JOB:
Return, exactly as written, all lines from the line containing "te redden, aan" to the end of the entries below, with both ends included.

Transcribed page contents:
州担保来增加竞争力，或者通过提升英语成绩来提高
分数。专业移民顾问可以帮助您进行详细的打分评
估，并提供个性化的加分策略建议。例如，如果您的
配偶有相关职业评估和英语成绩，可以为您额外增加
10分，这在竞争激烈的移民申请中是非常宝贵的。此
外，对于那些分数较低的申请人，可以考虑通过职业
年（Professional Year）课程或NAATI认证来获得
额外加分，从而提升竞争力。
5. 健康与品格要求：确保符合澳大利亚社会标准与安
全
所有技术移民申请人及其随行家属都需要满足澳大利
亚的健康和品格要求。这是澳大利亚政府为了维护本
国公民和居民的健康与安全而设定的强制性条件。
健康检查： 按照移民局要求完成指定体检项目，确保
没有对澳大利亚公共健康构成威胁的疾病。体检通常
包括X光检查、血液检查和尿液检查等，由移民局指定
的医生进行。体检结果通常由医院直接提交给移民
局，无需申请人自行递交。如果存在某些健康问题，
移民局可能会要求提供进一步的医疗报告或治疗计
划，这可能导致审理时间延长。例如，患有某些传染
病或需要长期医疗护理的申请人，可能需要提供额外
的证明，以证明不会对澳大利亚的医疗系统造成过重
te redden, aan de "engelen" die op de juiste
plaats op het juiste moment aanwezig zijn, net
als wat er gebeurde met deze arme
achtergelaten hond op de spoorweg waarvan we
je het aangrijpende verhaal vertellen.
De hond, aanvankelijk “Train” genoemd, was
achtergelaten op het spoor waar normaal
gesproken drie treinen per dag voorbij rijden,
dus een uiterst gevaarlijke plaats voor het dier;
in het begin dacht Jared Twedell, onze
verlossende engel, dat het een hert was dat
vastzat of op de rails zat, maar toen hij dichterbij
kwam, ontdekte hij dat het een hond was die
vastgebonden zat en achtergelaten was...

FINAL ANSWER:
te redden, aan de "engelen" die op de juiste
plaats op het juiste moment aanwezig zijn, net
als wat er gebeurde met deze arme
achtergelaten hond op de spoorweg waarvan we
je het aangrijpende verhaal vertellen.
De hond, aanvankelijk “Train” genoemd, was
achtergelaten op het spoor waar normaal
gesproken drie treinen per dag voorbij rijden,
dus een uiterst gevaarlijke plaats voor het dier;
in het begin dacht Jared Twedell, onze
verlossende engel, dat het een hert was dat
vastzat of op de rails zat, maar toen hij dichterbij
kwam, ontdekte hij dat het een hond was die
vastgebonden zat en achtergelaten was...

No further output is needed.